(Beginning of Page excerpt)

Can a charcoal kettle do low-and-slow like a kamado?
A standard kettle (Master-Touch, Original Kettle) can do 4–6 hours on a half-basket with attention. The Slow ‘N Sear Kettle does 8+ hours at 110°C with much less intervention — the patented insert and water reservoir buffer the temperature in a way a vanilla kettle can’t. A kamado holds longer still (12+ hours), but the SNS Kettle closes most of the gap at a fraction of the price.

Is the Outback Comet 57cm a real budget option or false economy?
It’s a real budget option at £140 — porcelain-enamelled steel, 57cm cooking surface, lid thermometer, ash collector, Argos distribution. Lower spec than a Weber but higher quality than no-name supermarket kettles. The alternative at the same price is a used Weber Master-Touch from Facebook Marketplace, which is the better buy if used works for you.

Briquettes or lump charcoal on a kettle?
Briquettes are Weber’s intended fuel and the more predictable choice for a kettle — they burn longer and at a more uniform temperature than lump. Lump charcoal works fine on a kettle but burns faster, so you refuel more often. For 4-hour-plus cooks, briquettes are easier; for direct grilling, both work.

(End of Page excerpt)
(Beginning of Provided information)

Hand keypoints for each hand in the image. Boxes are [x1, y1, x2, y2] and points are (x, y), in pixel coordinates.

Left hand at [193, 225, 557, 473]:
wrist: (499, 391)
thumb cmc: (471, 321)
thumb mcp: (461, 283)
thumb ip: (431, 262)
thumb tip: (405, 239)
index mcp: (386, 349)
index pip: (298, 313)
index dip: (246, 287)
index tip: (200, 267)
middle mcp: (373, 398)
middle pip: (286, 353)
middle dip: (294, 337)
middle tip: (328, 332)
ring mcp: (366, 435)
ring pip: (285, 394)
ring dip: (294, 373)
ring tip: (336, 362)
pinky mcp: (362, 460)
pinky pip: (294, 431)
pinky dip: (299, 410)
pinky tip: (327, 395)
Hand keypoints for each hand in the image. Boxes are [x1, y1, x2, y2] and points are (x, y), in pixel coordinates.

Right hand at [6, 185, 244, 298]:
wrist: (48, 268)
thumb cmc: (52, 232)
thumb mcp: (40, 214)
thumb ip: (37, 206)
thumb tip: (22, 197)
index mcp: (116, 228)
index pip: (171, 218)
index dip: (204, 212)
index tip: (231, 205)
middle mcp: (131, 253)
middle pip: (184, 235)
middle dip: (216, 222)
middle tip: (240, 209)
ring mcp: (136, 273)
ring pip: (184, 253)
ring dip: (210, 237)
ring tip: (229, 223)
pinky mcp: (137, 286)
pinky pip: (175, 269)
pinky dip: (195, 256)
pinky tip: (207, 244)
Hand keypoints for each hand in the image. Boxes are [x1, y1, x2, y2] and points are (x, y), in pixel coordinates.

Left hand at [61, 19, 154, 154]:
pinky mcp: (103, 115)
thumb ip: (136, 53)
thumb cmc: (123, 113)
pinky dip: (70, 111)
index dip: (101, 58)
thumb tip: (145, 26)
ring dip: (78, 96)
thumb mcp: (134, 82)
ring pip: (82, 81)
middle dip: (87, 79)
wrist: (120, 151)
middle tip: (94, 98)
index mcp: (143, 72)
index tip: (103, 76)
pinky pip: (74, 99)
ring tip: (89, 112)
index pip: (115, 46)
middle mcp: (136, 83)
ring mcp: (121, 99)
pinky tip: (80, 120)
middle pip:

(End of Provided information)

→ To do
(1) In the charcoal kettle text, copy the passage starting at "Can a charcoal" and ending at "works for you.".
(2) List every feature the charcoal kettle text names for the Outback Comet 57cm after its £140 price.
(3) Continue the charcoal kettle text from the point where it stops.

→ Answers for the tasks
(1)
Can a charcoal kettle do low-and-slow like a kamado?
A standard kettle (Master-Touch, Original Kettle) can do 4–6 hours on a half-basket with attention. The Slow ‘N Sear Kettle does 8+ hours at 110°C with much less intervention — the patented insert and water reservoir buffer the temperature in a way a vanilla kettle can’t. A kamado holds longer still (12+ hours), but the SNS Kettle closes most of the gap at a fraction of the price.

Is the Outback Comet 57cm a real budget option or false economy?
It’s a real budget option at £140 — porcelain-enamelled steel, 57cm cooking surface, lid thermometer, ash collector, Argos distribution. Lower spec than a Weber but higher quality than no-name supermarket kettles. The alternative at the same price is a used Weber Master-Touch from Facebook Marketplace, which is the better buy if used works for you.

(2)
porcelain-enamelled steel
57cm cooking surface
lid thermometer
ash collector
Argos distribution

(3)
Sources & methodology

The Tested-leaning anchor is the Weber Master-Touch, drawn from my own ownership and the published Master-Touch review. The five Consensus picks lean on the following named sources, current as of 27 May 2026:

  • Wirecutter — long-standing recommendation of the Weber Original Kettle 22-inch as the best kettle full stop (US-context but build-quality argument transfers to the 57cm UK variant).
  • Weber UK — official product spec, current pricing, and the Performer Premium Smart launch details (April 2026).
  • T3 magazine — “Weber’s 2026 barbecue line-up is finally here” launch coverage (15 May 2026).
  • The BBQ Magazine — UK trade press coverage of the Weber 2026 range.
  • Napoleon UK — official Pro Charcoal Kettle spec and PRO22K-LEG-3 model number confirmation.
  • SnS Grills — Slow ‘N Sear product line including the Black Edition Kettle and the MasterKettle variant.
  • Argos / AppliancesDirect / Longacres / Smyth Patterson — Outback Comet UK distribution and pricing.
  • Forum signal — r/UKBBQ, BBQ Brethren, PistonHeads, and the WoodSmoke Forum for owner-driven verdicts on the Master-Touch, Original Kettle, and Slow ‘N Sear Kettle.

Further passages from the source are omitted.